Steph Curry has sent the “et” home.
After Under Armour CEO Kevin Plank endorsed Donald Trump on Tuesday as an “asset” to the country, the Warriors star responded to his sponsor’s comment with a shorter, sharper label for the president.
“I agree with the description, if you remove the ‘et’ from asset,” Curry told The Mercury News.
Curry, who is one of Under Armour’s top endorsers, has mostly avoided using his status as the NBA’s two-time reigning MVP as a platform for political commentary. He said he was surprised to see Plank praising Trump in an interview with CNBC and felt compelled to have a chat with his sponsor.
“I spent all day yesterday on the phone with countless people at Under Armour, countless people in Kevin Plank’s camp, my team, trying to understand what was going on and where everybody stood on the issue,” Curry said.
Plank has reportedly reassured the Golden State guard that his Trump compliment was meant in the business sense and not in regards to the president’s controversial statements that have angered minorities and policies that have affected immigrants. Under Armour also released a statement clarifying Plank’s position on Wednesday.
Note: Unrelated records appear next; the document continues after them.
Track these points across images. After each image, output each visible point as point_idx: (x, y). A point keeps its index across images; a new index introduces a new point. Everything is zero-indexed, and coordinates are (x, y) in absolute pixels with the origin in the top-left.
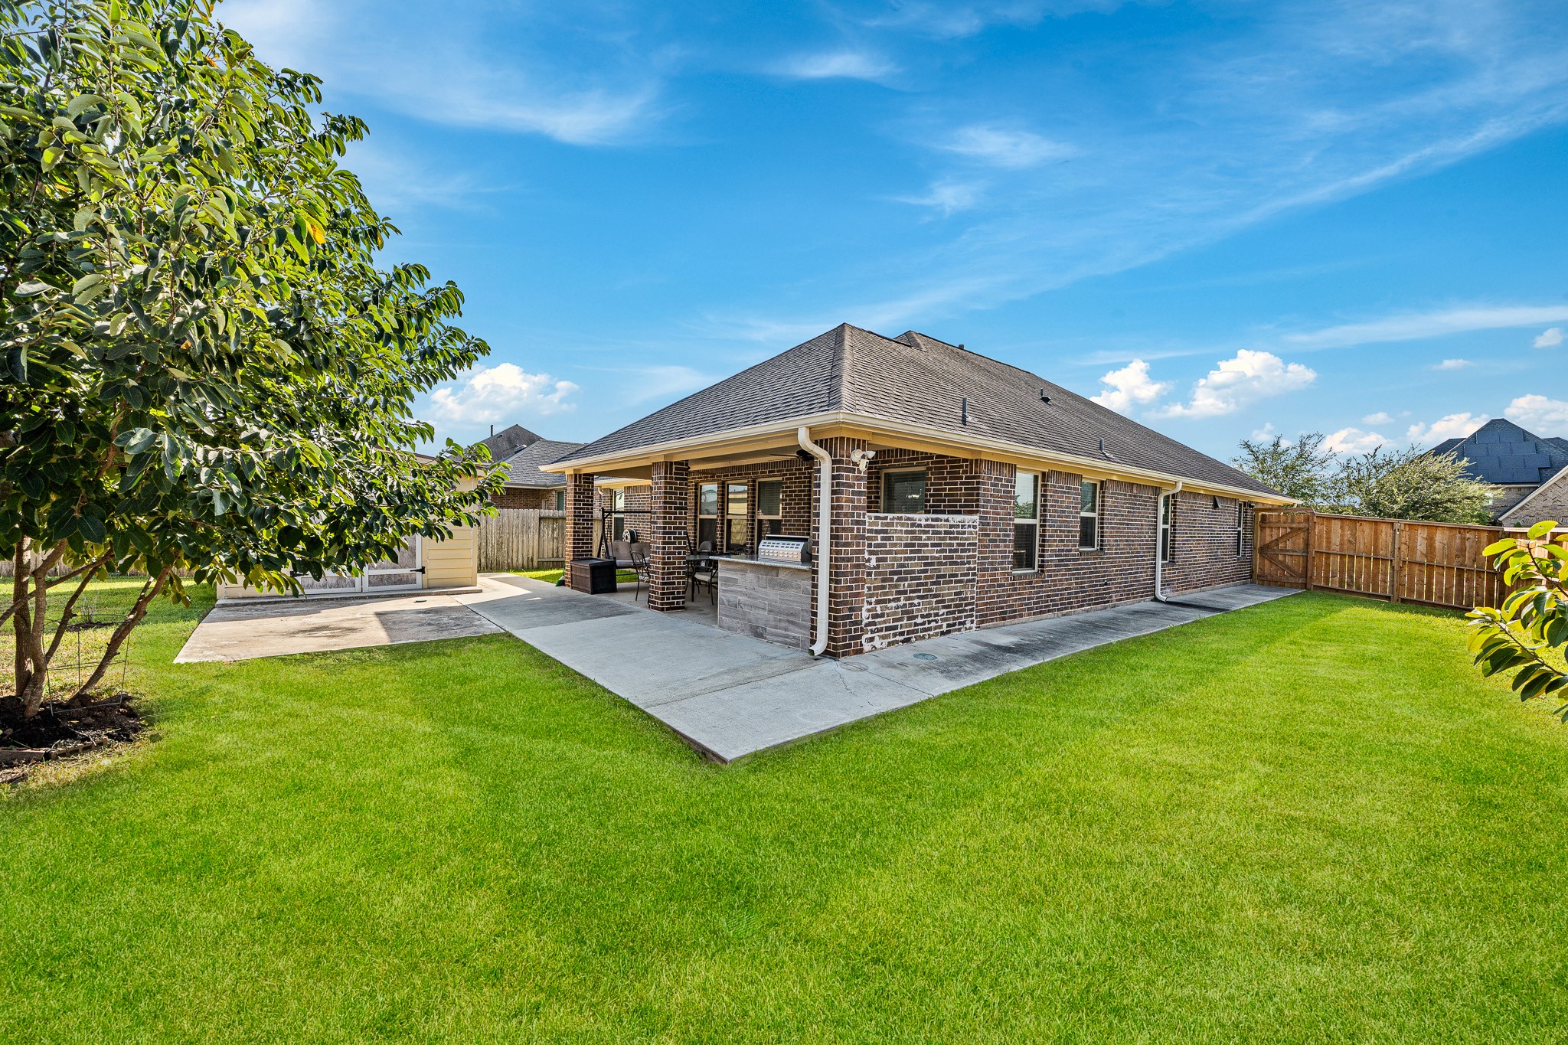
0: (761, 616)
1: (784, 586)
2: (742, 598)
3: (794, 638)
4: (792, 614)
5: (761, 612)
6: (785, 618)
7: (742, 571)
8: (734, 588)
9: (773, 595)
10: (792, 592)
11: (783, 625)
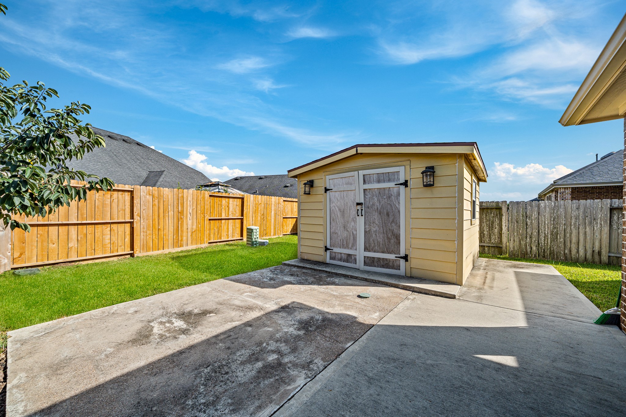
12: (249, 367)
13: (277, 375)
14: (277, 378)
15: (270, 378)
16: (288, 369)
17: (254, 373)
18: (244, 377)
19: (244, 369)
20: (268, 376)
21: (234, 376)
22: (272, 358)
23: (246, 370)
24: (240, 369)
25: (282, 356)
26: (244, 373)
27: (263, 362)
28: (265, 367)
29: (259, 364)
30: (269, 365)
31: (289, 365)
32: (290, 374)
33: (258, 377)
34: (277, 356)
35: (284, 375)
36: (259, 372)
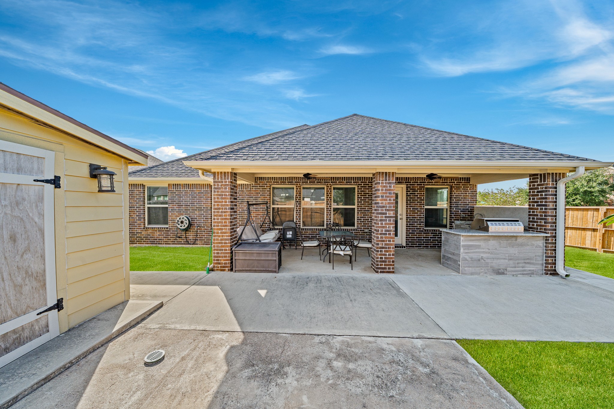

Curry has largely kept mum on politics compared to his coach, Steve Kerr, who hasn’t minced words about his dislike of the new commander-in-chief. Curry said he preferred Hillary Clinton to Trump in September but chose not to elaborate on his political preferences.
In July, Curry said “it’s disappointing” that the NBA chose to move this year’s All-Star Game from his native North Carolina because of the state’s controversial bathroom bill, but added that he understood the league’s decision.
Curry indicated Wednesday that he is more concerned about Under Armour adopting Trump’s values than any business deals.
“There is no amount of money, there is no platform I wouldn’t jump off if it wasn’t in line with who I am,” Curry said. “… It’s a fine line but it’s about how we’re operating: how inclusive we are, what we stand for. He’s the President. There are going to be people that are tied to them. But are we promoting change? Are we doing things that are going to look out for everybody? And not being so self-serving that it’s only about making money, selling shoes, doing this and that. That’s not the priority. It’s about changing lives. I think we can continue to do that.”